Dealing with axios interceptors when sending many ajax requests

Question

I use Larave+JWT and vue2 + vuex2 + axios

So when user logins I store auth token in vuex store. When the token expires I need to refresh it. In order to refresh it I need to send the same token to /refresh route, and get a new token. At least that's how I got it and actually it works.
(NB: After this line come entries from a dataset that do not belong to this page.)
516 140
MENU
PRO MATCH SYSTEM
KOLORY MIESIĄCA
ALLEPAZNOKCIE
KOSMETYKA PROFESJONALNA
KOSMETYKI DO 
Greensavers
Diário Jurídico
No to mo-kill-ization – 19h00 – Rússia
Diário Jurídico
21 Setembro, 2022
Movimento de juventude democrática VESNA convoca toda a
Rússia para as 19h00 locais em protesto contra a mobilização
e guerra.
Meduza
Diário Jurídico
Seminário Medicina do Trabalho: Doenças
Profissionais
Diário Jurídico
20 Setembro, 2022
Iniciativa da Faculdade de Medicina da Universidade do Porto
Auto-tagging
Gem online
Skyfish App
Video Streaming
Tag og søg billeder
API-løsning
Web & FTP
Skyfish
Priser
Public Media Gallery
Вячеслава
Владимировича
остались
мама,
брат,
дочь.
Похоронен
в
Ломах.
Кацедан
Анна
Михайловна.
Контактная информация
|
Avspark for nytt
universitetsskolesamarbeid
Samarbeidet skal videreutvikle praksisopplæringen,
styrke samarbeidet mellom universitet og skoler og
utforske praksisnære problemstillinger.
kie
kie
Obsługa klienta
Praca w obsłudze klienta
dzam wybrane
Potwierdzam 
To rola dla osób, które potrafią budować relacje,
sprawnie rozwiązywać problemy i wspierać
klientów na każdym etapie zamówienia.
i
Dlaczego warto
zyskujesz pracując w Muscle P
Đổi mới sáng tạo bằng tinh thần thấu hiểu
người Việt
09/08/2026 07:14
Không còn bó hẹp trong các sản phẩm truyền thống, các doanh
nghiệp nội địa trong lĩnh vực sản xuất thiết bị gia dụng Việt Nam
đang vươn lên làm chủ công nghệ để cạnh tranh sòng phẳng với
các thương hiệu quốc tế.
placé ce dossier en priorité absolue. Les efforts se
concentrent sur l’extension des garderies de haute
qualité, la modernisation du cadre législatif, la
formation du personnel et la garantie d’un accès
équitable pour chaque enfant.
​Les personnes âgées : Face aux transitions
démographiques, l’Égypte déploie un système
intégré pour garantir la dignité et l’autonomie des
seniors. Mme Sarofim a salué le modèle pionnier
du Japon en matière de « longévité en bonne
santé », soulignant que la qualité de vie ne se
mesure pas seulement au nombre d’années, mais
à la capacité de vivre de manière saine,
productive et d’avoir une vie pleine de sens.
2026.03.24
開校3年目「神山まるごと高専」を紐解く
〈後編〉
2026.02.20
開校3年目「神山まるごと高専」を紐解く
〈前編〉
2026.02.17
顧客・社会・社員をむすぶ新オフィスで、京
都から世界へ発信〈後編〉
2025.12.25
The problem is that interceptor catches 401 responses and tries to refresh token, but what if, say, in my component I send many requests with expired token? Since ajax requests are async, the interceptor code runs many times. So I got many refresh requests. Once the initial token is refreshed it is not considered valid. When interceptor tries to refresh invalid token server responds with error and I redirect to login page.

Here is the code:

axios.interceptors.response.use((response) => {
  return response;
}, (error) => {
  const originalRequest = error.config;

  if (error.response.status === 401 && !originalRequest._retry) {
    originalRequest._retry = true

    axios.post('auth/refresh').then((response) => {
      let token = response.data.token

      store.dispatch('auth/setAuthToken', token)
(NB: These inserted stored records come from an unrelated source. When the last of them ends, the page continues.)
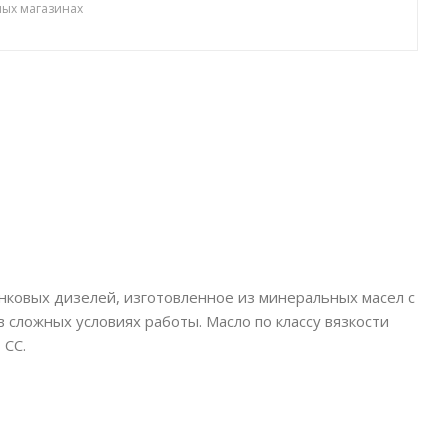
ных магазинах
ковых дизелей, изготовленное из минеральных масел с
сложных условиях работы. Масло по классу вязкости
 CC.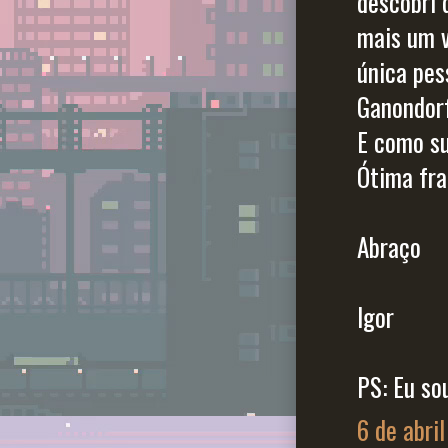
descobri 
mais um 
única pes
Ganondor
E como su
Ótima fra
Abraço
Igor
PS: Eu so
6 de abri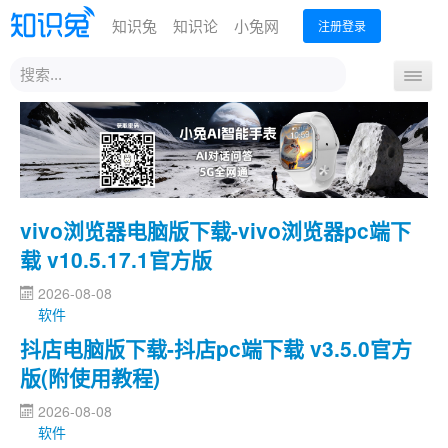
知识兔
知识论
小兔网
注册登录
站
导
内
航
搜
首页
开
索
关
vivo浏览器电脑版下载-vivo浏览器pc端下
载 v10.5.17.1官方版
2026-08-08
软件
抖店电脑版下载-抖店pc端下载 v3.5.0官方
版(附使用教程)
2026-08-08
软件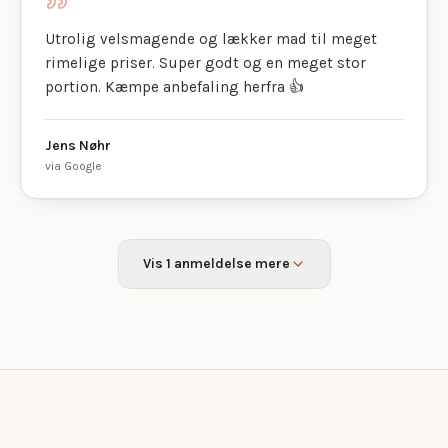
Utrolig velsmagende og lækker mad til meget
rimelige priser. Super godt og en meget stor
portion. Kæmpe anbefaling herfra 👍
Jens Nøhr
via Google
Vis 1 anmeldelse mere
      let authorizationHeader = `Bearer ${token}`

      axios.defaults.headers = { 'Authorization': authorizationHeader }
      originalRequest.headers['Authorization'] = authorizationHeader

      return axios(originalRequest)
    }, (error) => {
      store.dispatch('auth/clearAuthInfo')
      router.push({ name: 'login' })
    })
  }

  return Promise.reject(error);
});

Answer 1

I think you'll have to change your approach on how you refresh your token. Leaders like Auth0 recommends proactive periodic refresh to solve this problem.

Here is a SO answer where they talk about it.

Set the token expiration to one week and refresh the token every time the user open the web application and every one hour. If a user doesn't open the application for more than a week, they will have to login again and this is acceptable web application UX.